Pop up ads emerged on the blossoming internet scene sometime in 1997, all thanks to Ethan Zuckerman. Zuckerman, a web developer who, at the time, worked for the webpage hosting site Tripod.com

When trying to solve a client advertising issue, Zuckerman created what would become one of the most hated revenue driving marketing tool, popup ads.

Prior to pop-ups, advertisements were bought as banners that lived on various sites -- this random-chance advertising led Zuckerman's client, a major car company, to freaking out when they realized that they'd bought a banner advertisement on a pornographic site (oops). 

Clearly the car company didn't want their brand associated with sexual content. So, to combat misassociation, Zuckerman created the code that would launch ads in separate windows. This was a way to associate a brand's ad with their site without putting it directly on the page. For a while, this strategy worked brilliantly. 

Banner ads were passive and by the late 1990s their click-through rate had dropped between 1 and 2 percent. However, popup ads were pulling in  3 to 5 percent of site users. This was a drastic jump in comparison, so what happened to the shining halo that popups brandished for years? 
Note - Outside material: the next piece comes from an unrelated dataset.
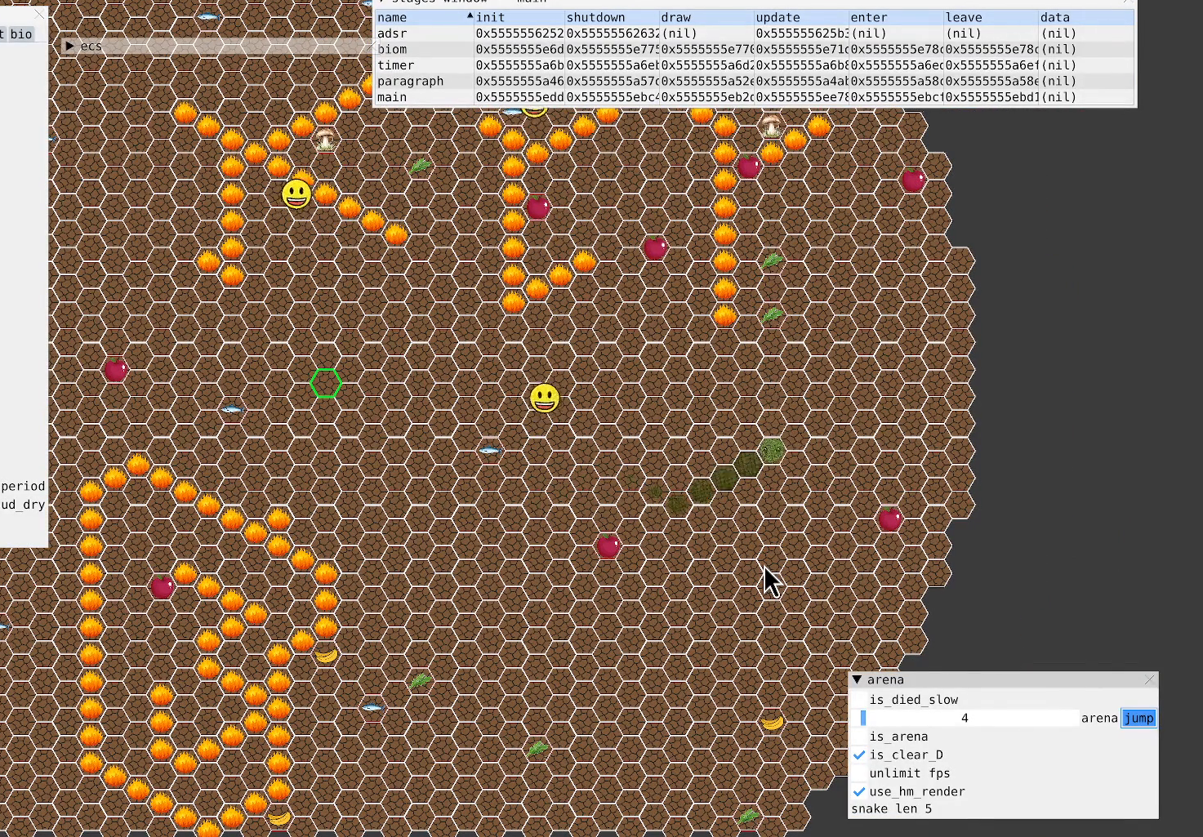
{"buttons": [], "left_stick": "center", "right_stick": "center", "events": [[133, "left_stick", "center"]]}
Brendan Eich, inventor of Javascript took the shining halo and made it blink, make noise, and brought it to life. Javascript allowed pop-ups to have room for manipulation instead of stagnant formatting. This presented annoying instances of windows opening on their own, becoming difficult to close, and confusing site users. 

With the evolution of the internet and marketing strategies, there's a clear need for less intrusive advertisements and user friendliness across varying platforms. In a world where impatience, speed, and shortened attention spans dictate marketing strategies, if history has taught us one thing, it's this:

Popups need to evolve.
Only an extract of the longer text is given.